_Texte à analyser:_
# # # # #

Clip Clap : notre sélection de clips animés #29

Regulièrement, Kiblind donne la parole à l’artiste derrière l’artiste : l’illustrateur.rice chargé·e de retranscrire la musique en images. Retrouvez nos clips musicaux animés préférés décryptés par celles et ceux qui les ont fabriqués.

Kiblind donne la parole à l’artiste derrière l’artiste : l’illustrateur.rice chargé.e de retranscrire la musique en images. Retrouvez nos clips musicaux animés préférés décryptés par celles et ceux qui les ont fabriqués.

STUCK IN THE SOUND – Sensational

llustrateur / animateur : François-Marc Baillet

Salut François-Marc ! Quelles étaient les volontés de Stuck in the Sound pour ce clip ?

Pour ce clip, les Stuck ont tout de suite exprimé leur envie d’avoir une narration dans le clip, aussi simple soit elle. On a pu discuter ensemble de leur vision du deuil qu’évoque les paroles de ce morceau. Ensuite, ils ont été super ouverts à toutes mes propositions. Ce que j’ai beaucoup aimé, c’est qu’une de leur volonté était que ça ait du sens pour moi de faire ces images, c’était vraiment très agréable de travailler avec eux. 

Peux-tu nous décrire les différentes étapes de conception ? 

J’avais travaillé sur le découpage d’un film qui parlait du deuil (One more step) et ça a été le point de départ de ce film. Après montage d’une animatique (storyboard filmé), j’ai rapidement fait des illustrations en couleurs pour donner un aperçu du rendu final. Ensuite, ce sont toutes les étapes classiques d’un film d’animation 2D: layout, décors, animation, clean, couleur et compositing pour assembler le tout. Enfin, une dernière passe de montage pour affiner si besoin.

# # # # #

_Jeu de données:_
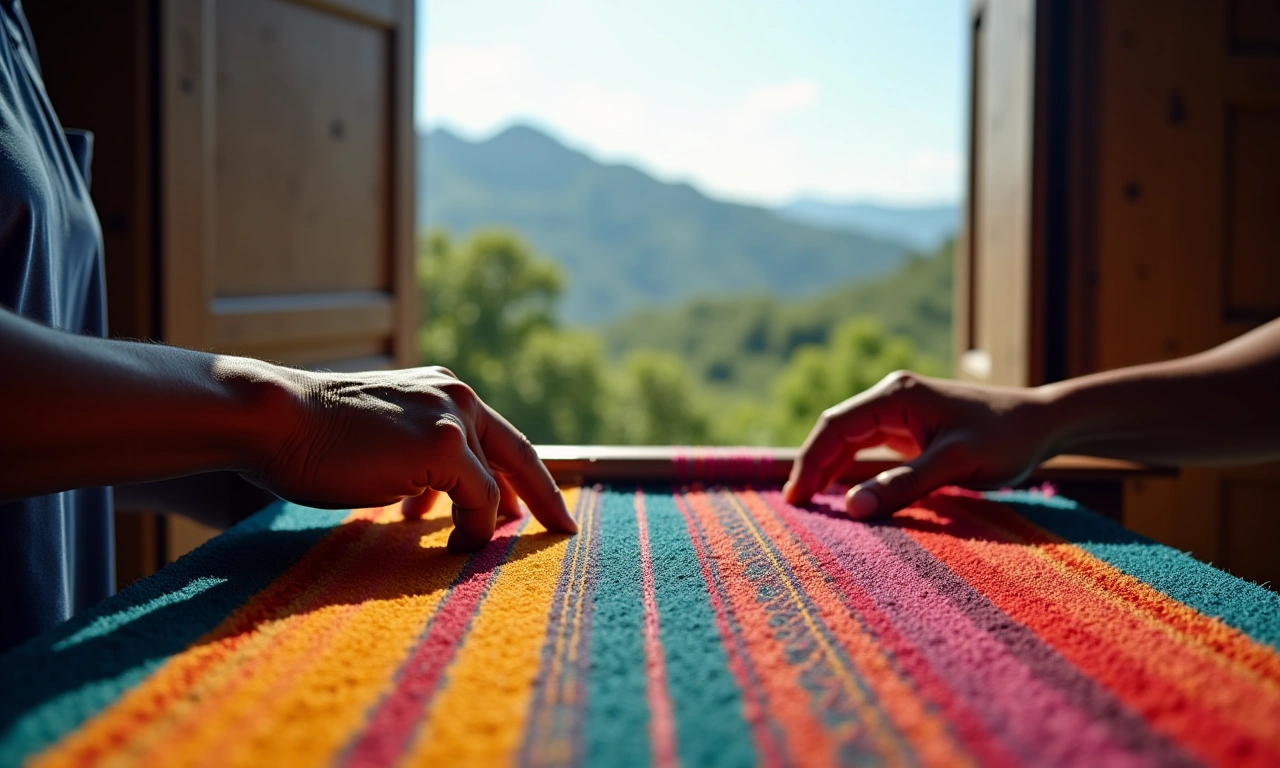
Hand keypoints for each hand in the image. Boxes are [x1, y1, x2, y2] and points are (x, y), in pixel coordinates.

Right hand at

# # # # #

_Consigne:_
D'après le texte sur les clips animés, quel film traitant du deuil a servi de point de départ au clip « Sensational » ? Les lignes n'interviennent en rien dans ce travail.

_Réponse attendue:_
Le film One more step, dont François-Marc Baillet avait travaillé le découpage.